Joseph project

In the strange, fleeting way that is northern Minnesota, the first hints of fall are already in the air. This morning I saw my first leaf beginning to turn from summer green to autumn yellow. It is a bittersweet moment, because it portends a quiet, restful passage into fall, while reminding us that our summers here are short almost beyond understanding. You can’t even grasp the totality of the experience before intimations of change are in the air.

But, even so, we still sit on our screen porch late into the evening, listening to looncalls and watching moonlight dance upon the lake, always reminding us that it’s good to be alive.

I’ve been pushing forward on my Chief Joseph book. I have never undertaken so monumental a project. For almost two years now I have lived more in the presence of an historical event than in the real world I inhabit. The Nez Perce are my compatriots, the events of their exodus and exile my own personal narrative. My mind wanders to battlefields, specific overlooks, spots on the trail. My imaginative life is populated with images of Idaho canyons and Montana plains.

It is indeed a strange world the writer inhabits, where thought and imagination are more vibrant and vivid than daily affairs. Life becomes as much dream as reality, and dreams become continous with conscious thought.

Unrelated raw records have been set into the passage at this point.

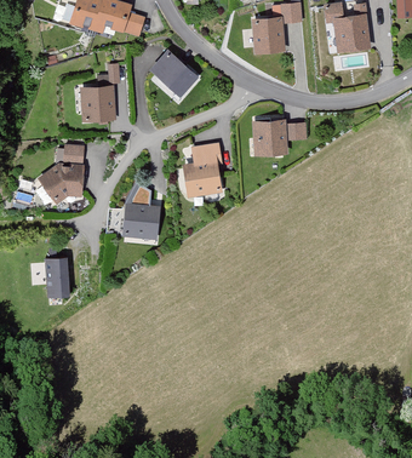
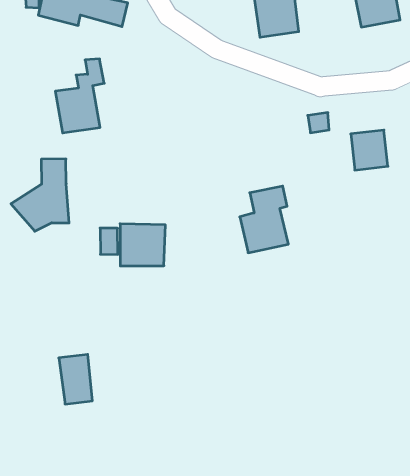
building: [149,47,200,97] -> none
building: [257,120,286,151] -> [351,130,388,170]
building: [183,143,223,196] -> [240,186,288,253]
building: [45,258,70,298] -> [59,354,92,404]

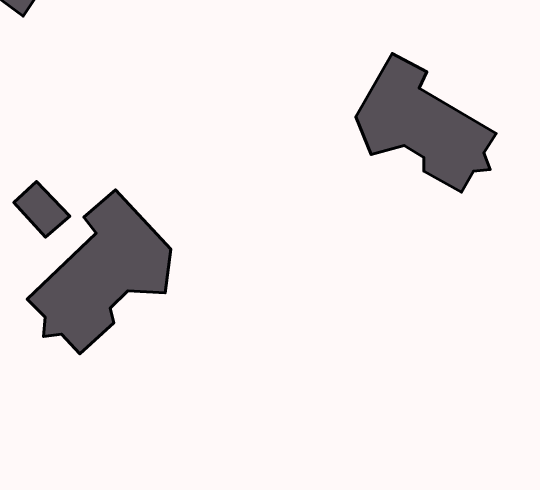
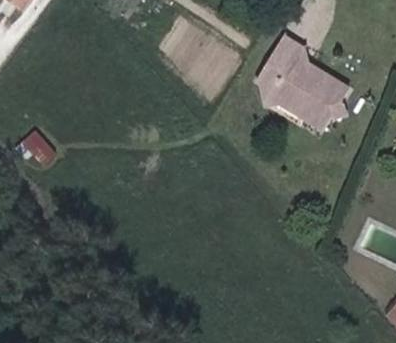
building: [27,190,171,354] -> none

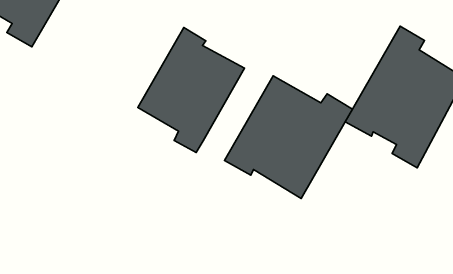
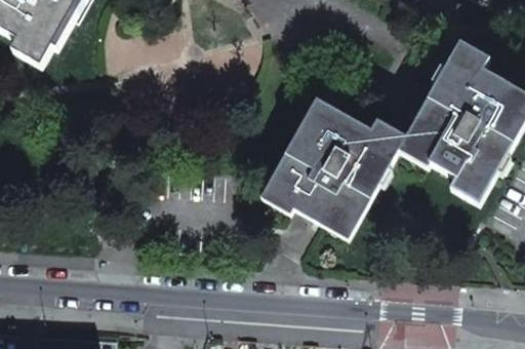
building: [138,28,244,153] -> none

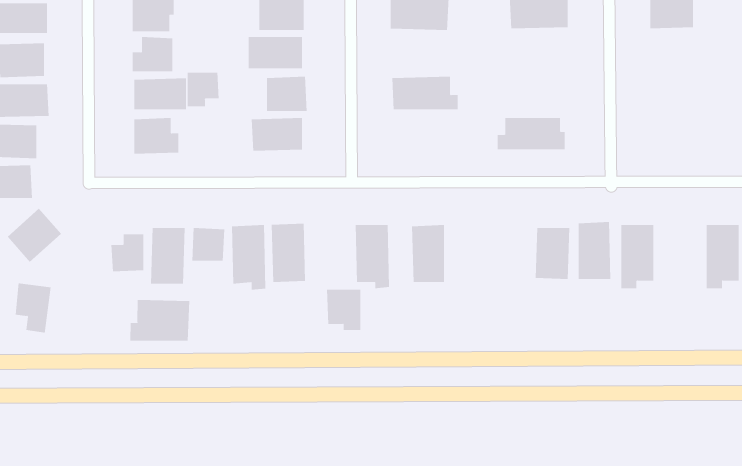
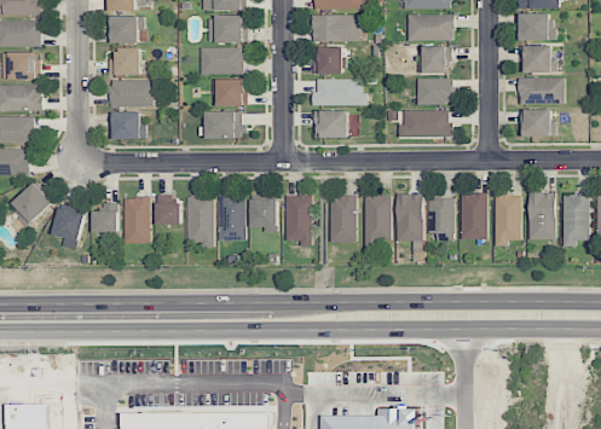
building: none -> [314,46,342,74]
building: none -> [418,46,450,74]
building: none -> [520,46,556,73]
building: [187,72,219,107] -> none
building: none -> [518,77,564,104]
building: none -> [416,79,452,105]
building: none -> [521,109,553,137]
building: none -> [313,110,347,138]
building: none -> [528,193,555,240]
building: none -> [395,195,422,242]
building: none -> [363,196,391,247]
building: [15,283,51,333] -> [53,209,82,249]
building: [326,289,361,331] -> [249,199,277,232]
building: [130,299,190,342] -> none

I have decided to take a giant risk in this book. The only way I can give the story life and to do honor to the Nez Perce experience is for me to make myself a participant in the journey. Only by doing so can I create a ground level awareness of events in you, the reader. This would be fine if I were to leave it at that. But I am intent upon inhabiting a Nez Perce consciousness and affect to create a point of view. My way of entry is through inhabiting the English spoken by the Nez Perce who were interviewed after the event. Though English was their second language, and their skills of expression within it limited, the accounts they gave, not only of the journey, but of their treatment in the following decades, reveals the way they experienced and processed the events.
Thus, I’m involved in a daring kind of psychological re-creation based on a risky process of linguistic “reverse engineering.”

If this particular “blog” works, I’ll write more about this in the future. But, for now I’m going to sign off, because I may turn out to be incapable of posting this, and, thus, send it hurtling into the void. If you’re reading it, I avoided this fate. Let’s hope it shows up on your screens.

2 thoughts on “Joseph project”

  1. Great entry Kent..Thanks for the taking the time to share this project.
    I look forward to reading more of your insights and reading the finsihed product.